> _Document excerpt_:
++++

Friday, April 28, 2006

Scurrying for Cover

Politicians are scurrying for cover throughout the United States. Gas is above $3.00/gallon, and the public is outraged. So we have investigations of price gouging, proposals for tax rebates, requests for Internal Revenue Service records for oil companies—on and on and on.

What no politician will do is tell people the truth: The price of gasoline is getting higher because there is not enough gas to fill the demand. The market is actually doing what the market is supposed to do. Prices are supposed to rise in a period of high demand and short supply.

Outside of official Washington, this is common knowledge. Economists from all parts of the spectrum have been pointing out that the only remedy for high gas prices is to use less gas by driving less, buying fuel-efficient vehicles, inflating tires to the proper pressure, and other short-term economies.

The underlying problem is that higher fuel prices are now structural. Oil is becoming a scarce commodity, even though on the surface there may appear to be a glut. There is only so much oil in the earth. If we use up the supply, we will not be able to buy it, even at double, triple, or ten, or a hundred times current prices. There will be none left. We can postpone this day, and by burning less fossil fuel we may also help to postpone the full effect of global warming. But we cannot prevent it from happening as long as we burn fossil fuels.

++++

> _Stored records_:
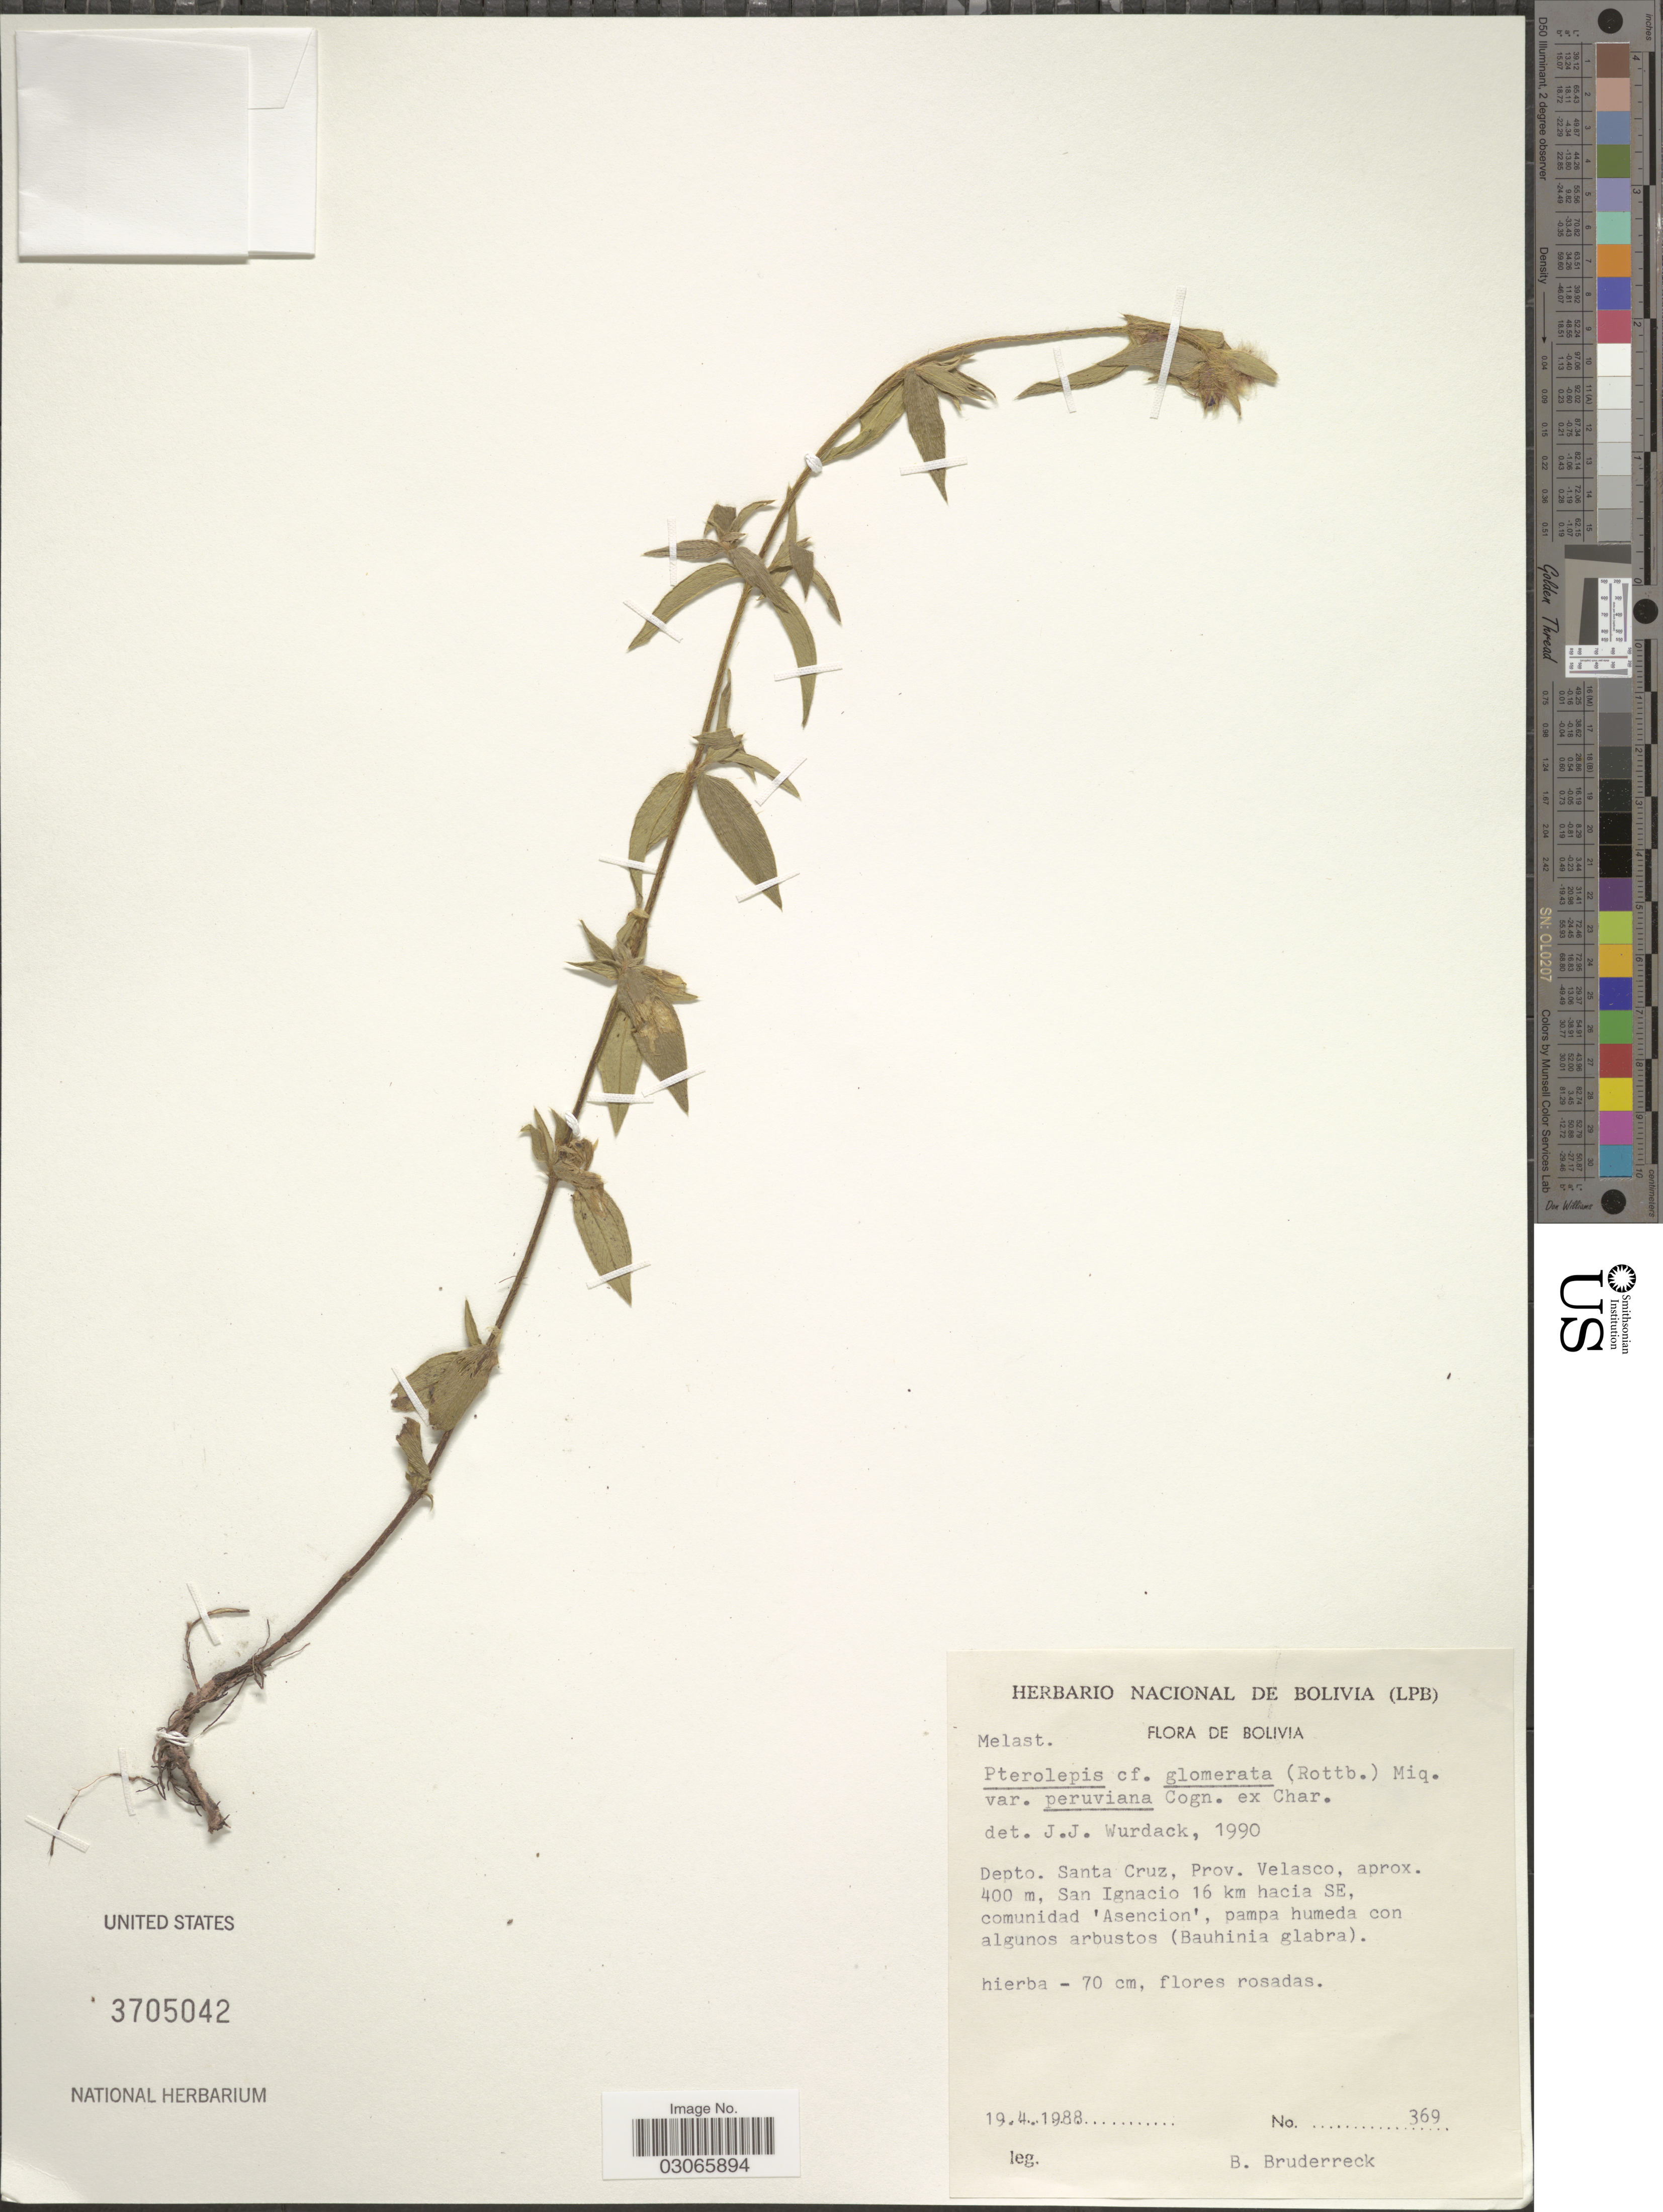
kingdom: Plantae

++++

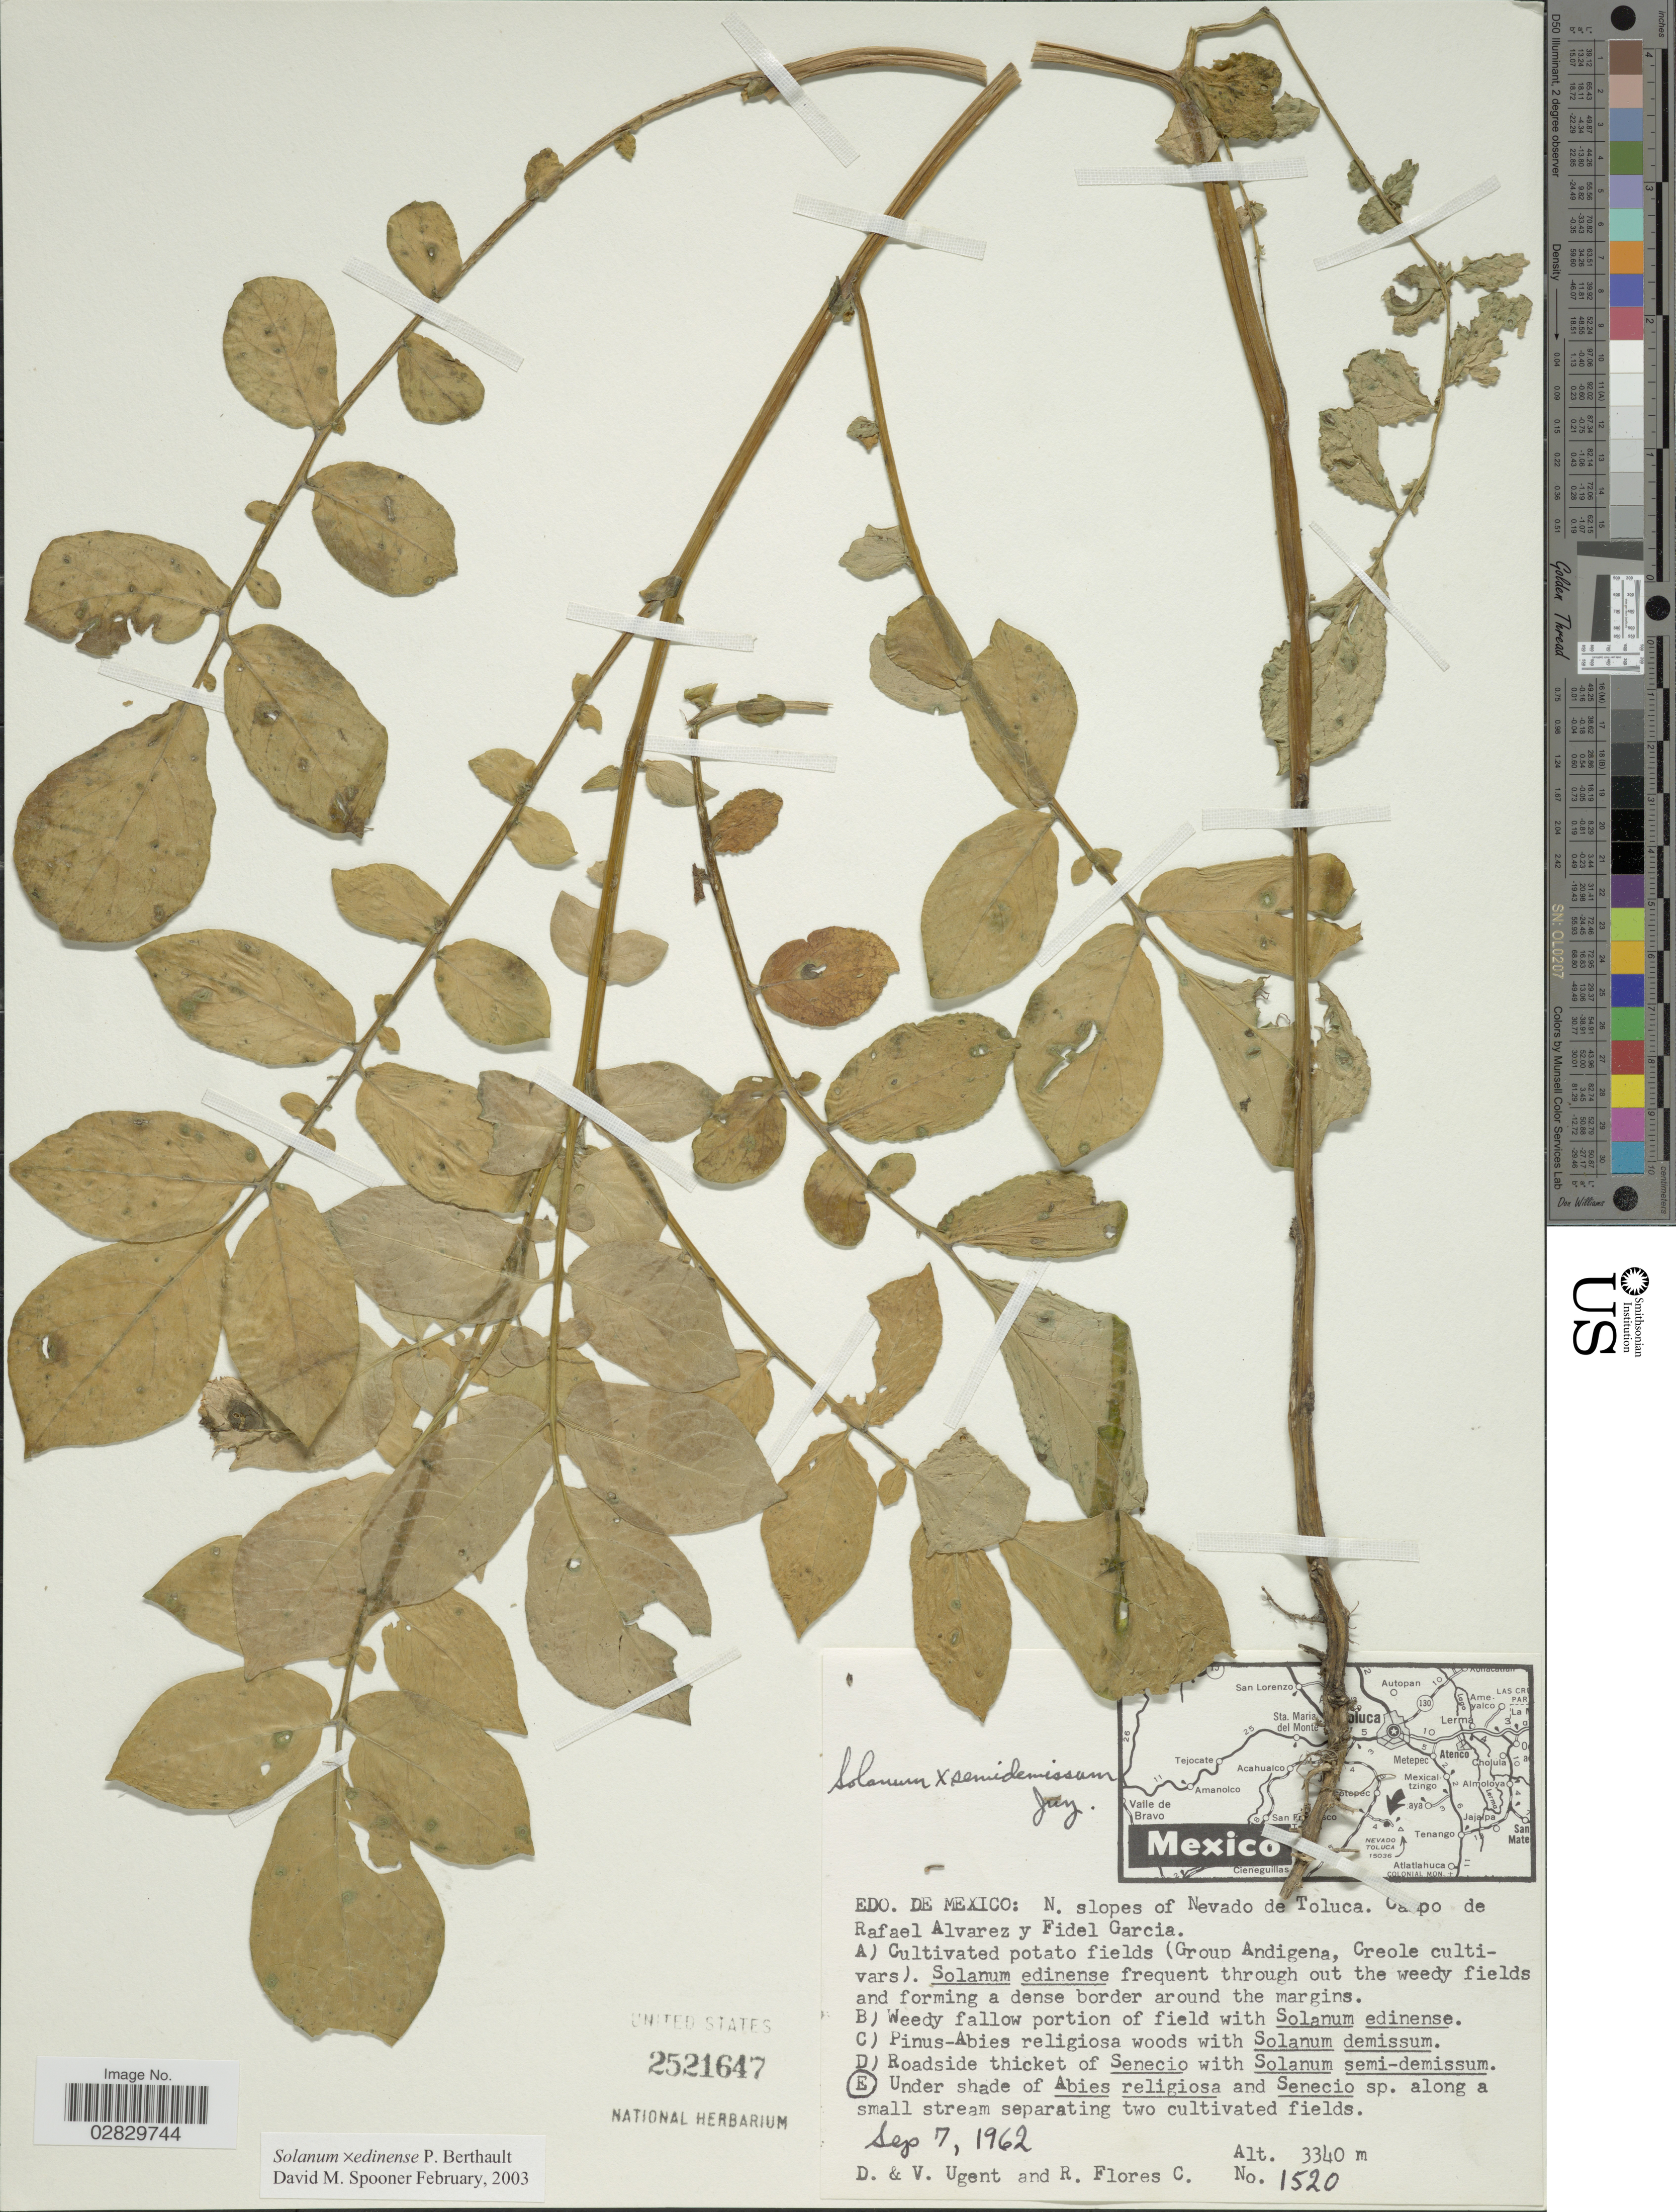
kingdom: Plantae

++++

> _What you are asked to do_:
Please state the reason the post on gas prices gives for the price of gasoline getting higher.

> _Reply to the exercise_:
There is not enough gas to fill the demand.